### Exercise brief
Below are records to repeat exactly. Omit the pictures from the copy.

Page-level text extractions:

-------

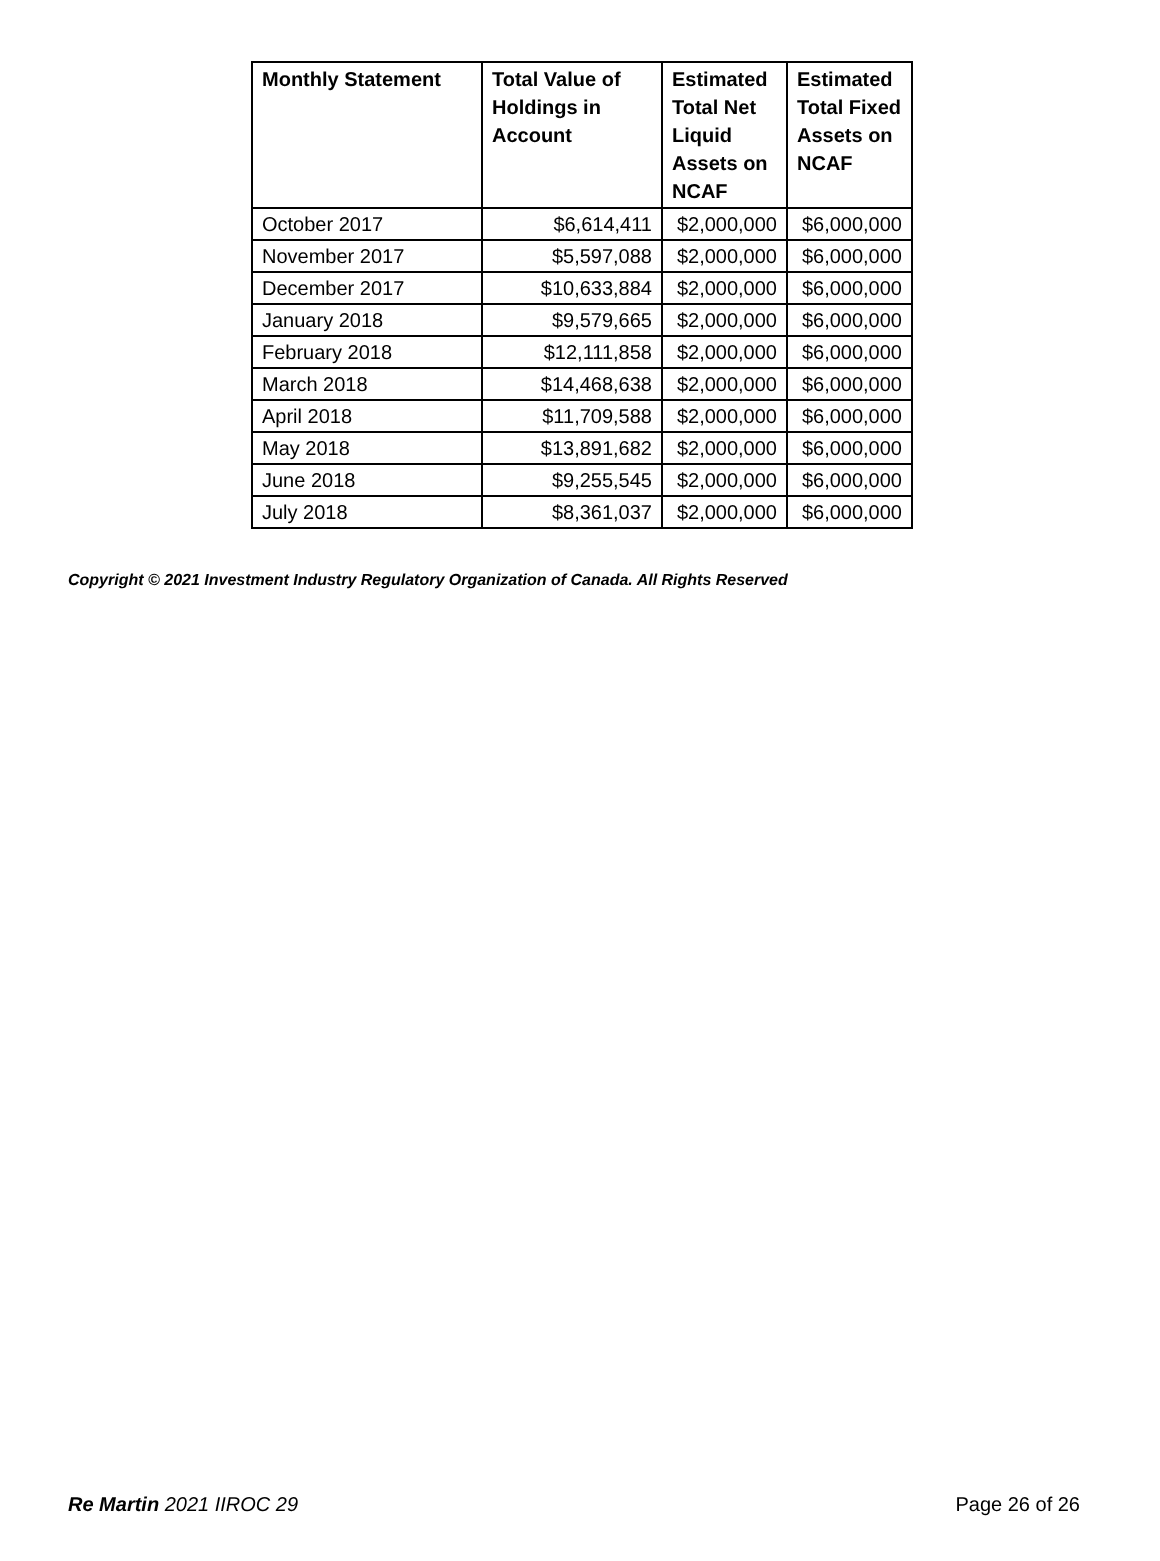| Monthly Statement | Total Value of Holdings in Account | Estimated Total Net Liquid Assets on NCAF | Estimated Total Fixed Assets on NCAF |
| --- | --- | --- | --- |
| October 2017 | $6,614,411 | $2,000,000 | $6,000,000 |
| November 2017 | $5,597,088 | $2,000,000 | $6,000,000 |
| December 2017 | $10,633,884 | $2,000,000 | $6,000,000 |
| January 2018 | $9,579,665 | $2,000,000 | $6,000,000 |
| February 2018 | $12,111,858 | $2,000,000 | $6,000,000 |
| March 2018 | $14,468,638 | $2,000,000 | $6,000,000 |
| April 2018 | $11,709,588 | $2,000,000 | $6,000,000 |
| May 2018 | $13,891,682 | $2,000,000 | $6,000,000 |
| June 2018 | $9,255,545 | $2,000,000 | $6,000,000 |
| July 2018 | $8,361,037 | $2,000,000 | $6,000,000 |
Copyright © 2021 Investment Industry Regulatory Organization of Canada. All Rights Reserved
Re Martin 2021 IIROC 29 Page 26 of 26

-------

### Final answer
| Monthly Statement | Total Value of Holdings in Account | Estimated Total Net Liquid Assets on NCAF | Estimated Total Fixed Assets on NCAF |
| --- | --- | --- | --- |
| October 2017 | $6,614,411 | $2,000,000 | $6,000,000 |
| November 2017 | $5,597,088 | $2,000,000 | $6,000,000 |
| December 2017 | $10,633,884 | $2,000,000 | $6,000,000 |
| January 2018 | $9,579,665 | $2,000,000 | $6,000,000 |
| February 2018 | $12,111,858 | $2,000,000 | $6,000,000 |
| March 2018 | $14,468,638 | $2,000,000 | $6,000,000 |
| April 2018 | $11,709,588 | $2,000,000 | $6,000,000 |
| May 2018 | $13,891,682 | $2,000,000 | $6,000,000 |
| June 2018 | $9,255,545 | $2,000,000 | $6,000,000 |
| July 2018 | $8,361,037 | $2,000,000 | $6,000,000 |
Copyright © 2021 Investment Industry Regulatory Organization of Canada. All Rights Reserved
Re Martin 2021 IIROC 29 Page 26 of 26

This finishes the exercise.